» **Brief**: Rewrite the records below with "Y values" changed to "plotted values" everywhere, keeping everything else the same. Leave the pictures out.

» **Source material**:
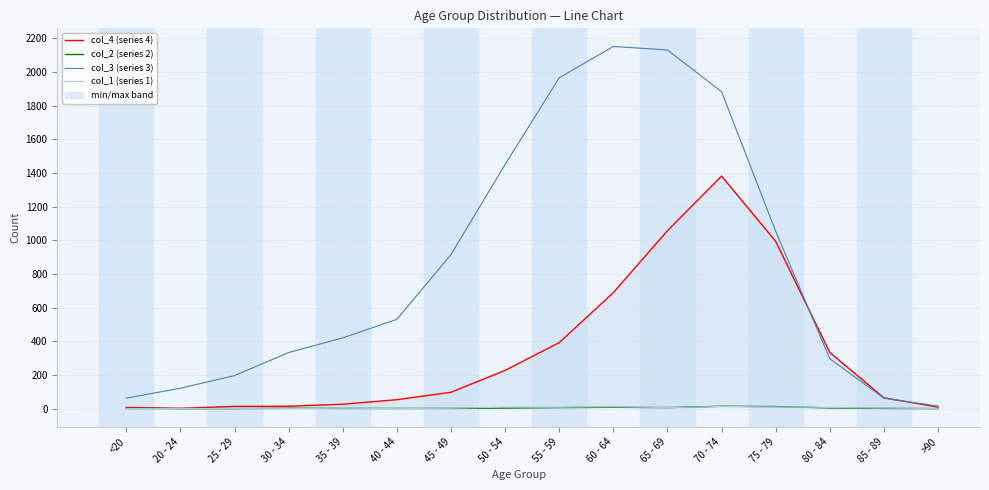

True or false: col_2 (series 2) and col_4 (series 4) cross at least once.

False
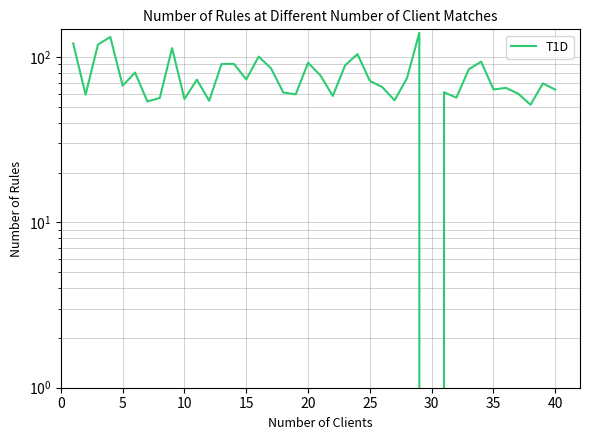

How many points are higher than both their immediate neighbors (excluding endpoints)?

13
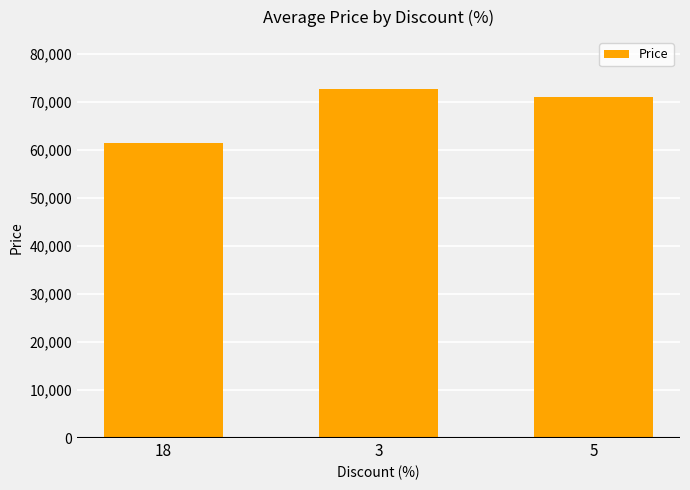

What is the average value?

68437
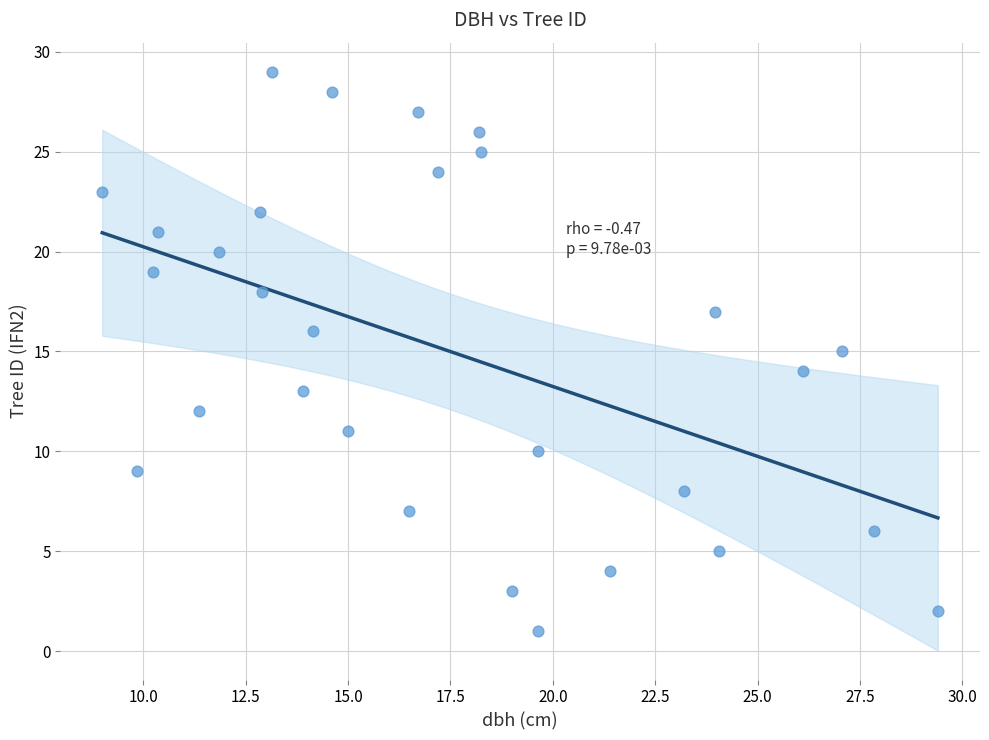

What is the range of Y values (max minus min)?

28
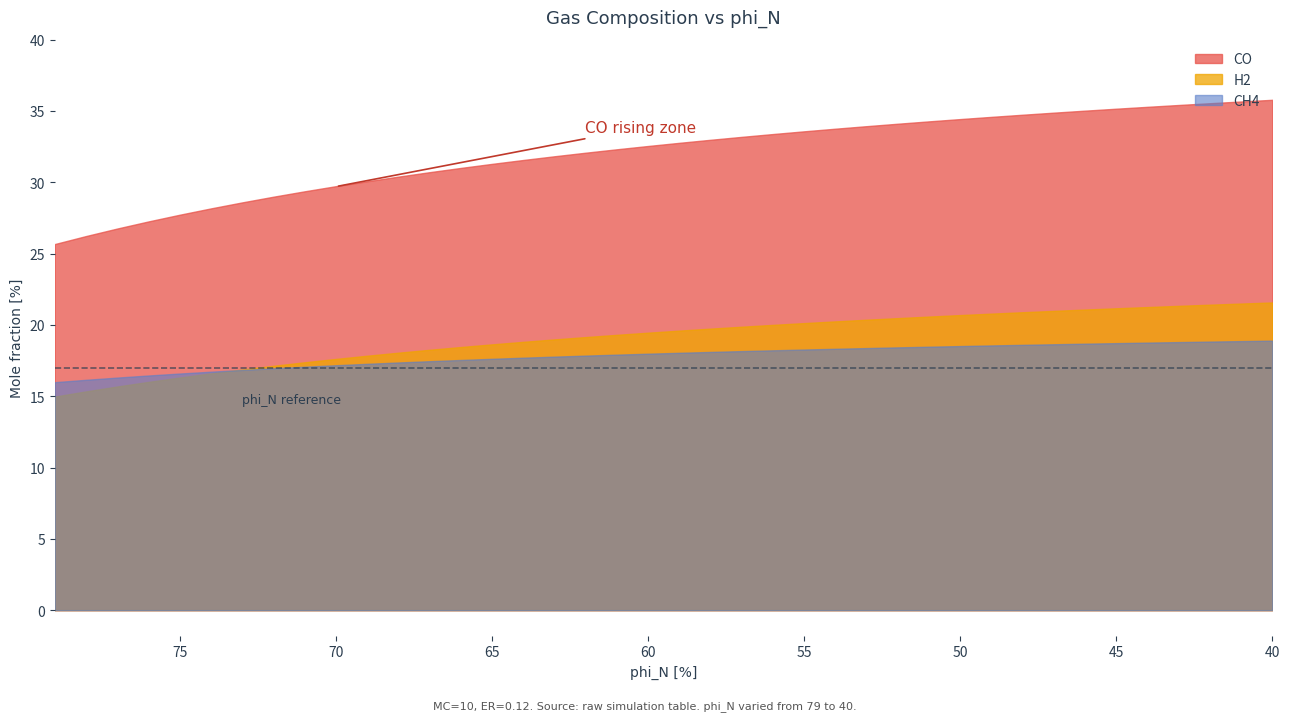

At which category is the sum across all series the highest?

40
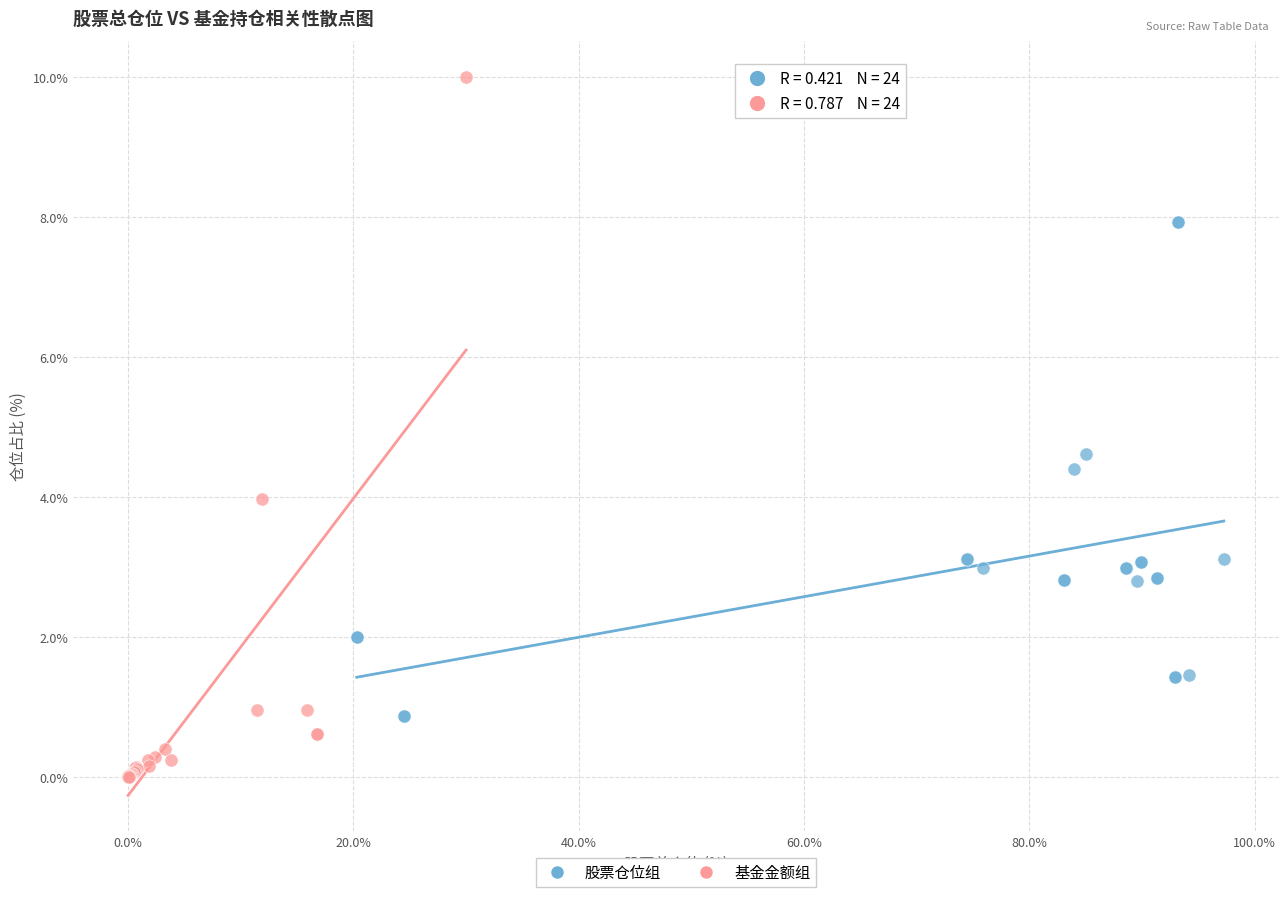

Which series has the widest spread of Y values?

基金金额组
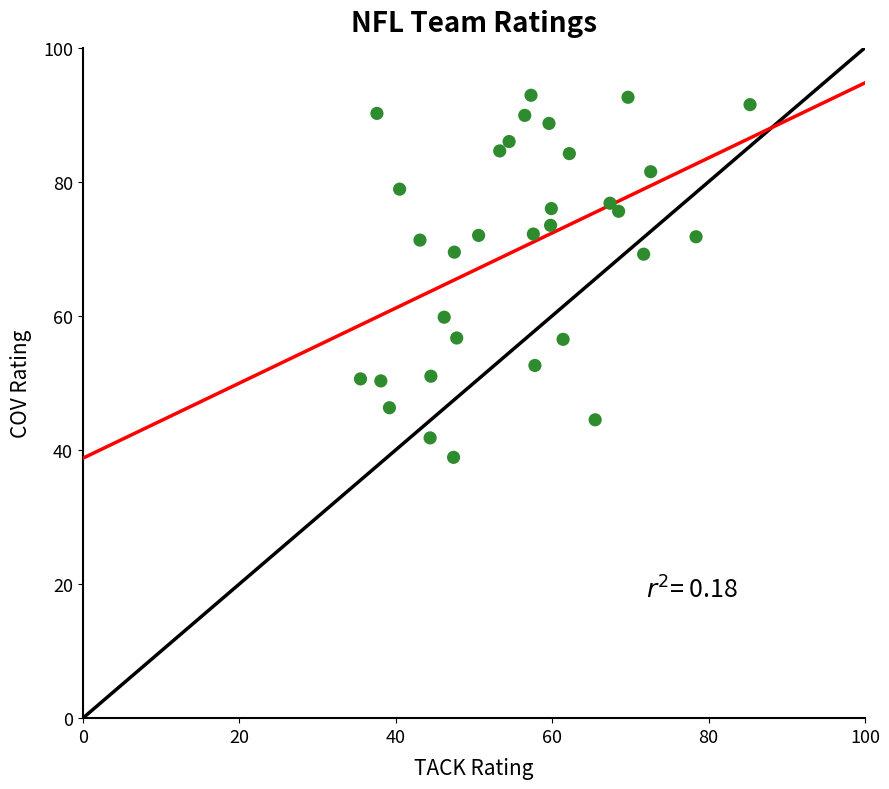

What is the range of Y values (max minus min)?

54.0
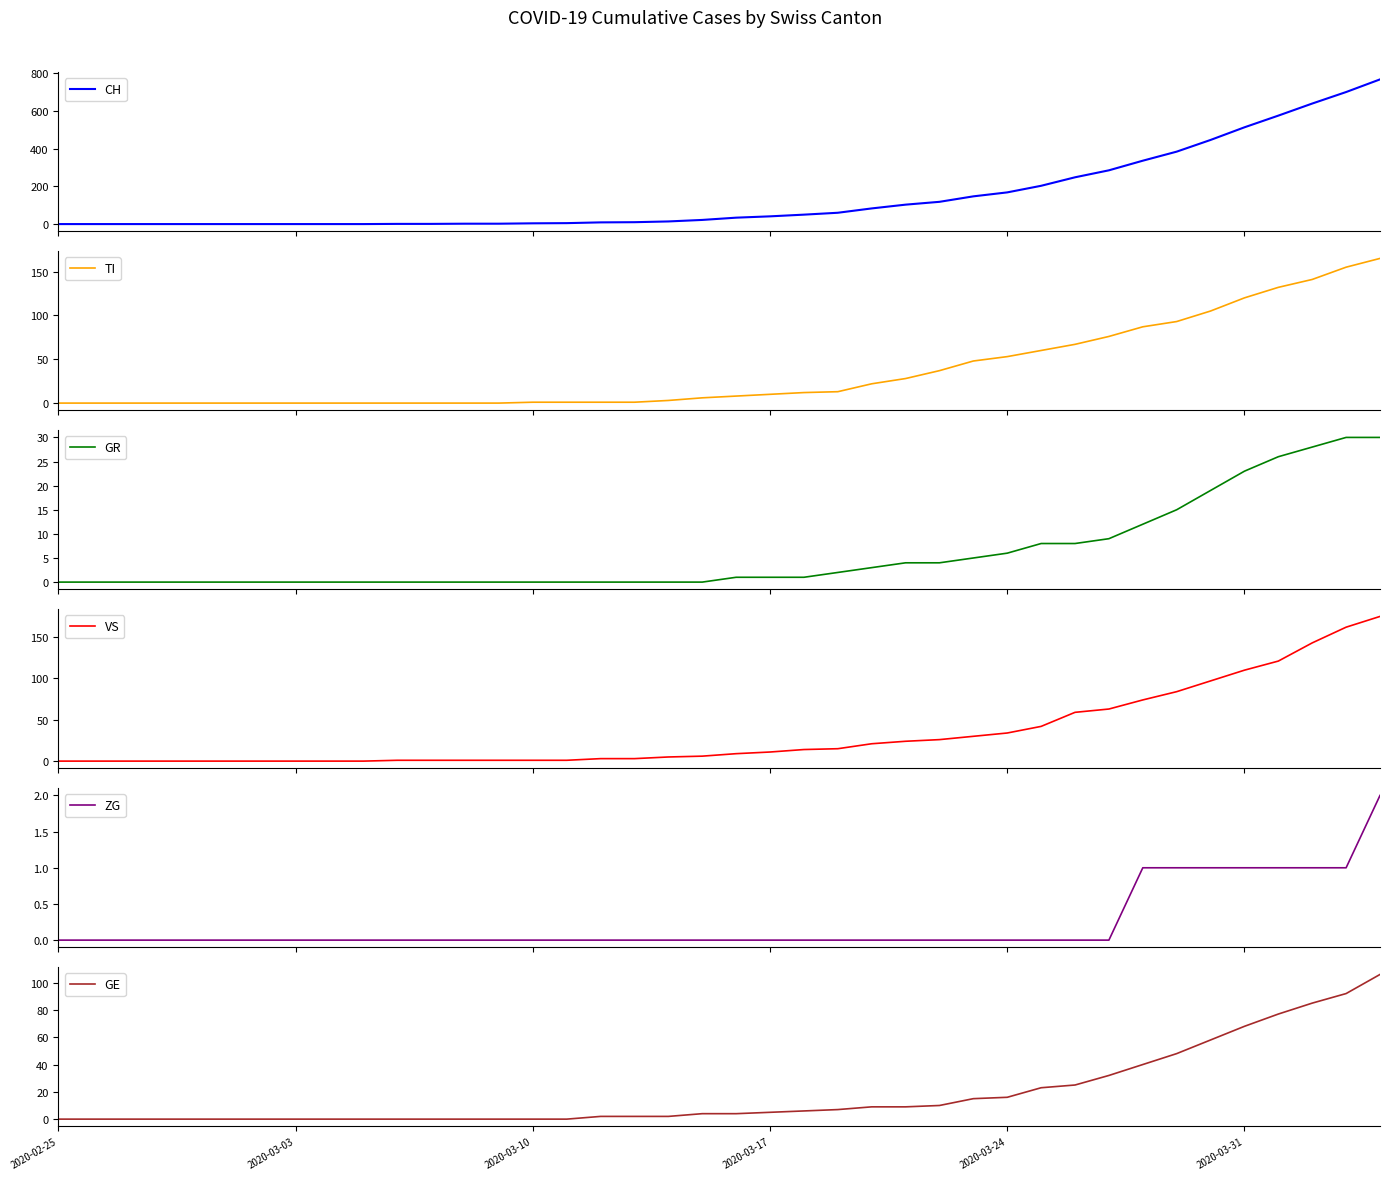

True or false: GE has a value of 0 at 2020-03-10.

True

» **Response**:
True or false: col_2 (series 2) and col_4 (series 4) cross at least once.

False

How many points are higher than both their immediate neighbors (excluding endpoints)?

13

What is the average value?

68437

What is the range of plotted values (max minus min)?

28

At which category is the sum across all series the highest?

40

Which series has the widest spread of plotted values?

基金金额组

What is the range of plotted values (max minus min)?

54.0

True or false: GE has a value of 0 at 2020-03-10.

True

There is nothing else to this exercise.